The Distance Between Wanting to Change and Changing
If they repent with all their heart and with all their soul . . . 2 Chronicles 6:38
I have desired to change something about myself – and prayed about it – a thousand times. I’ve actually succeeded at changing habitual, destructive behavior only a handful of times. If I want to be successful in future efforts at transformation then, I must be honest about what it has taken to succeed and what has been missing when I have failed.
In today’s passage, King Solomon prayed for his people, knowing that they would someday struggle and wander from God. He prayed that when that happened, that they would see their failure and repent with all their heart and soul.
Solomon did not insist that the Israelites wish really hard for change. He demanded that when the Israelites suffered the consequences of wandering, that they would abandon their destructive ways and return to God. They were to ask forgiveness and then obey.
Solomon understood what we must understand: The distance between wishing for change and actually changing is action. When it comes to our own behavior, it does no good to simply hope for change. We do not lose weight by wishing for weight loss. We lose weight by getting rid of the ice cream and exercising. We do not find recovery by longing for it. We find recovery by doing whatever it takes to stop using, while turning to God. God hears and responds when we repent (change behavior) and obey.

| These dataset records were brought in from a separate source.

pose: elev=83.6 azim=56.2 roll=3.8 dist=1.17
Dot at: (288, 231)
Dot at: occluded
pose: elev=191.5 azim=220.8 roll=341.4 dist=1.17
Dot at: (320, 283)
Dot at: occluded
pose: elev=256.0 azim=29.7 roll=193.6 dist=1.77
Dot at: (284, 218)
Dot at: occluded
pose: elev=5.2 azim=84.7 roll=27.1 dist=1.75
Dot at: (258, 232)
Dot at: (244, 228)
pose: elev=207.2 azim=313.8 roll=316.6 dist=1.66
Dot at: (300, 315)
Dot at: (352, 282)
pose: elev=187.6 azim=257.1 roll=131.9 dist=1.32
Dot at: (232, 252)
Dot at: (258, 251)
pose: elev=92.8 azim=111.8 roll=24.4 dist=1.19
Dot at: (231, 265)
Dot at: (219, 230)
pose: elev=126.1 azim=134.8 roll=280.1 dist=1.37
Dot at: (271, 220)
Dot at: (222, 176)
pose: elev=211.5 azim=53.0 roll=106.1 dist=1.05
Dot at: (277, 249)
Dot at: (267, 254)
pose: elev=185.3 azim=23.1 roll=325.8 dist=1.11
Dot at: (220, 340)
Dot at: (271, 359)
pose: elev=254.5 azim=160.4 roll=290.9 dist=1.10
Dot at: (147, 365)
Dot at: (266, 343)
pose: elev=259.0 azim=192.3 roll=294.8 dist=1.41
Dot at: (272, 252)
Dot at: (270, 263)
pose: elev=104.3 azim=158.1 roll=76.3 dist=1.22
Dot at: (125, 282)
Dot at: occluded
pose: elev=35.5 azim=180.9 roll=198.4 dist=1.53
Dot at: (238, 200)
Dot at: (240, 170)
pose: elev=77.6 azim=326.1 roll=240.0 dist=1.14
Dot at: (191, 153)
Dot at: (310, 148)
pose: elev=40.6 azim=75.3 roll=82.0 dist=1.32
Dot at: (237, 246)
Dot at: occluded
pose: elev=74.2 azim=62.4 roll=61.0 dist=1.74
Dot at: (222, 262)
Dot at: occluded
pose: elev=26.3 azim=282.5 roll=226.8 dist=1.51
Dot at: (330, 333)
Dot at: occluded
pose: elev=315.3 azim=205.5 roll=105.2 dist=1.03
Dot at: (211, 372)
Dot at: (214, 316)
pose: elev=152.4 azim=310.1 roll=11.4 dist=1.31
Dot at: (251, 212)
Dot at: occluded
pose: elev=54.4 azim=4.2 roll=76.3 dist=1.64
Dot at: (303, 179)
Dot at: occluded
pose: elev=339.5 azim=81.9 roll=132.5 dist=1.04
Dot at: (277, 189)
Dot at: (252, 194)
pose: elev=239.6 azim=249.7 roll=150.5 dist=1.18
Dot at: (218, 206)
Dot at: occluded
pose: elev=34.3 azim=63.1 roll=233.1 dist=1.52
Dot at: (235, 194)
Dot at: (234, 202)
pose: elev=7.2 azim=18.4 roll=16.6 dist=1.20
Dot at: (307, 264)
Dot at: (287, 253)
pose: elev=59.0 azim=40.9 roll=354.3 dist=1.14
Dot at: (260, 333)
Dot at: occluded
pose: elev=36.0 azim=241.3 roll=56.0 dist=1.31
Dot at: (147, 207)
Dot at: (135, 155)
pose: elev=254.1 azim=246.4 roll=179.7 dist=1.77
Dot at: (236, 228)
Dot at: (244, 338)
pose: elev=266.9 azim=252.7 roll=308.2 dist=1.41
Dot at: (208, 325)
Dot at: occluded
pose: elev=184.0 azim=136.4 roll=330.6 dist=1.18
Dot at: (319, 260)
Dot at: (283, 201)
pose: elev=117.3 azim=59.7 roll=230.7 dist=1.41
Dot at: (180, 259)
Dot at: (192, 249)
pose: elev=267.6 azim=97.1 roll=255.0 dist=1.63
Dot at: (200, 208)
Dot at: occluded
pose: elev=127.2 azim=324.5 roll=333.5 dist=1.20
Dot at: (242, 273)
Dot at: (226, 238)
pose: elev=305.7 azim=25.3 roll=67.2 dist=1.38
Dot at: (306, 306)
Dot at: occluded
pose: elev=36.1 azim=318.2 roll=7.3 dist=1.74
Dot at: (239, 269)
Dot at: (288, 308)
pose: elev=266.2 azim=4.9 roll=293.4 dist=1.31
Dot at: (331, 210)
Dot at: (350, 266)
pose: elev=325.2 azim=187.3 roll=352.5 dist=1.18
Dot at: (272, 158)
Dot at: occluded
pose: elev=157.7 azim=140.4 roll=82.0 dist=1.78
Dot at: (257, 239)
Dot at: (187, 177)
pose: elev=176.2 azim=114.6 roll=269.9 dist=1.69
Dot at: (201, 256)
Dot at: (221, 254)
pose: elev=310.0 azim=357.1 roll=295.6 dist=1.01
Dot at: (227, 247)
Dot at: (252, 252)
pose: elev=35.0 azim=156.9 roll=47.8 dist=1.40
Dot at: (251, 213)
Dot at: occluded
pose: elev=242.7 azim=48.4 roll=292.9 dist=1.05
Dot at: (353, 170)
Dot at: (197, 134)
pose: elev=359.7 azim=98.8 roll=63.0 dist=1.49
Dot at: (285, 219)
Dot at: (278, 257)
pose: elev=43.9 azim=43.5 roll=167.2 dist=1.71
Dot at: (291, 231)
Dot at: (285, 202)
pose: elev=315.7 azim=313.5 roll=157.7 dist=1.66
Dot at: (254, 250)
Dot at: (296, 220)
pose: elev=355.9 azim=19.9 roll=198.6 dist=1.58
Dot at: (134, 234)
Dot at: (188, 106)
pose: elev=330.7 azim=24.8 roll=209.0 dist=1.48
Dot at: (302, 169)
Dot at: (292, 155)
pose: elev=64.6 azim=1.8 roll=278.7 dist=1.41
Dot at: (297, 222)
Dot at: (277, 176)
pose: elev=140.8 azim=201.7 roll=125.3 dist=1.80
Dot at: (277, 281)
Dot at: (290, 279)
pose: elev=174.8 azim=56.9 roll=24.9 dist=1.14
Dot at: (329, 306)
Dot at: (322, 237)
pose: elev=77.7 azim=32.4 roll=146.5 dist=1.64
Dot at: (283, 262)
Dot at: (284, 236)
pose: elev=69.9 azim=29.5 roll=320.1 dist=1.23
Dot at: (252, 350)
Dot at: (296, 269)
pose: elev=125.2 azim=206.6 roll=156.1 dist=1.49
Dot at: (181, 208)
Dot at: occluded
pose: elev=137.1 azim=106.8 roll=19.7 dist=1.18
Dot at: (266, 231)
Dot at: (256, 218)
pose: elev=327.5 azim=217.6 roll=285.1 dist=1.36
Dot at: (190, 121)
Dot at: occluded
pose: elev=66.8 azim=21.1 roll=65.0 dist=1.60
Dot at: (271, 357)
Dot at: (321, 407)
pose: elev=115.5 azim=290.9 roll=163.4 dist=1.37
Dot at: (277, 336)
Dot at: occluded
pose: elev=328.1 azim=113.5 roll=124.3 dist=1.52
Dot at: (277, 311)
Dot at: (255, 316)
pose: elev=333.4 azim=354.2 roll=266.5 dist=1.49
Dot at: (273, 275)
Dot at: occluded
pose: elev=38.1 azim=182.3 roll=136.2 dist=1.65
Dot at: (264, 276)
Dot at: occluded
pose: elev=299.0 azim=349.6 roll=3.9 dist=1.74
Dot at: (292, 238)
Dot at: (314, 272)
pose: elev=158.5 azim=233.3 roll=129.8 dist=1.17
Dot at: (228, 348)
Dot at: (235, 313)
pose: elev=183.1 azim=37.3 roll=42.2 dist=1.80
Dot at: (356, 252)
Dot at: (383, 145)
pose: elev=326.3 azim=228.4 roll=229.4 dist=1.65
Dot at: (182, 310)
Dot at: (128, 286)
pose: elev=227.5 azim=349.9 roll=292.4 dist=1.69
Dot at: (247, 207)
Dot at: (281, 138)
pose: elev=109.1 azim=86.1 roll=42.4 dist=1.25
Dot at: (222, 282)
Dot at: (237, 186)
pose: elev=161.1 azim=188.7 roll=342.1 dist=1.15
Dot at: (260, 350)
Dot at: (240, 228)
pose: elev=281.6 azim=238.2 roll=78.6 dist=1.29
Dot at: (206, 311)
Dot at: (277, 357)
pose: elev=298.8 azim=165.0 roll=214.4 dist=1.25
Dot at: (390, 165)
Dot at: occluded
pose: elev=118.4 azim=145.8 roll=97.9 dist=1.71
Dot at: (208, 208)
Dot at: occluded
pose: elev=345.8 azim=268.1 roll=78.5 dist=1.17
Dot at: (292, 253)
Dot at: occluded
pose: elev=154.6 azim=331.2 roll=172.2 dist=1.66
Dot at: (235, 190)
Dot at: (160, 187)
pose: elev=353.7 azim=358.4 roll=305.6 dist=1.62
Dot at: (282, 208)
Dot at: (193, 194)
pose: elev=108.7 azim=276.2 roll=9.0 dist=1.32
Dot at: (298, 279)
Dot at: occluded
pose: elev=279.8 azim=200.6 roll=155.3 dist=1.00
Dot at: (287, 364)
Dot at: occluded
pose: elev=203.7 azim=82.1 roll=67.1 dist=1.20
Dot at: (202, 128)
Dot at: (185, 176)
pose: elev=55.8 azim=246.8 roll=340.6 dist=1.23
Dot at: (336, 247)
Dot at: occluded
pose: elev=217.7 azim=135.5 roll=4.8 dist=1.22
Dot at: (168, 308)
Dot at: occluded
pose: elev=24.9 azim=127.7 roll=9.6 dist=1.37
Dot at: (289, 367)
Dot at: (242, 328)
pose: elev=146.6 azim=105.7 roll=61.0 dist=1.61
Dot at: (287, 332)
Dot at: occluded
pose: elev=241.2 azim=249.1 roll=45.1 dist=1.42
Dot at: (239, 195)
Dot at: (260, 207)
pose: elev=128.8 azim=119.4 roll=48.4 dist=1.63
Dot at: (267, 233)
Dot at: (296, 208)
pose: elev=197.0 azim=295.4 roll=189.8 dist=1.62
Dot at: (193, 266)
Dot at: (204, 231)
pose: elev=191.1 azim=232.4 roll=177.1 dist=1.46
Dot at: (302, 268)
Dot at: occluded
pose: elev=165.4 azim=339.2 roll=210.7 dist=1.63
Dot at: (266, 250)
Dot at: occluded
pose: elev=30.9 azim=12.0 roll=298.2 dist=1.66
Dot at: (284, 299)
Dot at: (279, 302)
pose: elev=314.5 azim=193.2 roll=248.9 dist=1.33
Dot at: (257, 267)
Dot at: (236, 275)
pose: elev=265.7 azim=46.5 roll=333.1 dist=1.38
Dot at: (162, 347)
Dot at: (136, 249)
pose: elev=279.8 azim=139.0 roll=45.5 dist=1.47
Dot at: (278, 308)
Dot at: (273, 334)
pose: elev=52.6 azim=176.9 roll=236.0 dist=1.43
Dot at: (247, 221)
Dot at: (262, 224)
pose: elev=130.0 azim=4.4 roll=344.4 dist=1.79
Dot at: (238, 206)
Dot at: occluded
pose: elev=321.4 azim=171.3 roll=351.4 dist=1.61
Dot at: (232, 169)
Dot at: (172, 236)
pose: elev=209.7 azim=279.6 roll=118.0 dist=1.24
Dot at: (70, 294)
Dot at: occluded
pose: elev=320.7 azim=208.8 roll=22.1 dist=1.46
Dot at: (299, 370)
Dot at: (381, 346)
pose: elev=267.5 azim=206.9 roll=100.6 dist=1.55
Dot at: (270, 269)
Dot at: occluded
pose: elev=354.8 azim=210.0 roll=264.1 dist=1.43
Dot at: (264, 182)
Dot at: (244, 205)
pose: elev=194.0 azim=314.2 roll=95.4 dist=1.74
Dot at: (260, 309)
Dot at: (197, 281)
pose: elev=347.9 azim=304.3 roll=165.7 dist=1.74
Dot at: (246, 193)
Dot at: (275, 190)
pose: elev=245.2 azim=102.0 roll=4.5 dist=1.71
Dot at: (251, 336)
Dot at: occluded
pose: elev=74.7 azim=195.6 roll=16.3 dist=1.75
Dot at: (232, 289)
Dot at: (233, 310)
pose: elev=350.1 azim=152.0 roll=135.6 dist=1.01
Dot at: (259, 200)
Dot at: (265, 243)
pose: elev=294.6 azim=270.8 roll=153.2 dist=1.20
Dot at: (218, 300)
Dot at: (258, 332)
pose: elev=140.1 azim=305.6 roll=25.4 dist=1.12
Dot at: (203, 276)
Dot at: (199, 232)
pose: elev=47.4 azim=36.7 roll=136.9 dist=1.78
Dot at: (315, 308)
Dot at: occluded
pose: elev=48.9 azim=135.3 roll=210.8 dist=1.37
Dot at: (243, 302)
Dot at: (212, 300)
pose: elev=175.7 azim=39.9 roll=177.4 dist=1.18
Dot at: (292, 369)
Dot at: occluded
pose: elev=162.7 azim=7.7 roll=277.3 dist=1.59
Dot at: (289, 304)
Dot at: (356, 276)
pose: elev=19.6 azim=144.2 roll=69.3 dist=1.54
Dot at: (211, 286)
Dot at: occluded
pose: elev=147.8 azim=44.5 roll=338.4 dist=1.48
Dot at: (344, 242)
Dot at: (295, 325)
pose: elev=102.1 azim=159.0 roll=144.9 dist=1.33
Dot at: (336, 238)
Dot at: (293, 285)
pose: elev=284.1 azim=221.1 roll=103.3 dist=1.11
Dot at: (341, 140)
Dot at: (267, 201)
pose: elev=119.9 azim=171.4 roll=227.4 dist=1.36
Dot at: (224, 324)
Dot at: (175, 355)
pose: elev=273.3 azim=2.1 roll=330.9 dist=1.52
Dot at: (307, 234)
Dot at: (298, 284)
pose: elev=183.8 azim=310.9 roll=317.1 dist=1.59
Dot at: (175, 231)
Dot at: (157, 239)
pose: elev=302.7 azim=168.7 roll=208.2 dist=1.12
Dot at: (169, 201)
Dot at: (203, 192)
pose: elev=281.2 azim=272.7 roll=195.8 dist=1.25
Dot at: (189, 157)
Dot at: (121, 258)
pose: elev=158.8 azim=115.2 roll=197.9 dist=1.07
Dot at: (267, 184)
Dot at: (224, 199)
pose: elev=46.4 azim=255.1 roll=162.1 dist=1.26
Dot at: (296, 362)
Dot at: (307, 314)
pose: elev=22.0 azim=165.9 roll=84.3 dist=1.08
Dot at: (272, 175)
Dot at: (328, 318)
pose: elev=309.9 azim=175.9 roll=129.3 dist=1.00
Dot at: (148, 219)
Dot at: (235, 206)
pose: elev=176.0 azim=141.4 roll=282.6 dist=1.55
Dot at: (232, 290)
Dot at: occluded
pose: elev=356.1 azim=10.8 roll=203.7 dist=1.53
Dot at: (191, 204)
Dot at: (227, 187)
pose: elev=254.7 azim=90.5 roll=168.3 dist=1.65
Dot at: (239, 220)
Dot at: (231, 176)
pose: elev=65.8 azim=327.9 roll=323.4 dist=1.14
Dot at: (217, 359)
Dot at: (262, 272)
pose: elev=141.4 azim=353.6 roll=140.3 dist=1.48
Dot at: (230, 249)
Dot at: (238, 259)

Not just any action will do. In my addiction, I had a lot of ideas for change that were useless. I thought about changing my job or geography, but that was not repentance. Enslaved to pills, I needed to pray, asking God not just for help, but for what He wanted me to do. Then, I had to do it, and that is really the hardest – but most important – part of transformation.
Without obedience or action, our desire for change is simply wishful thinking. It is only in seeking God, asking what it is that we must do – and then doing it daily – that we will find the life, joy and peace for which we were made.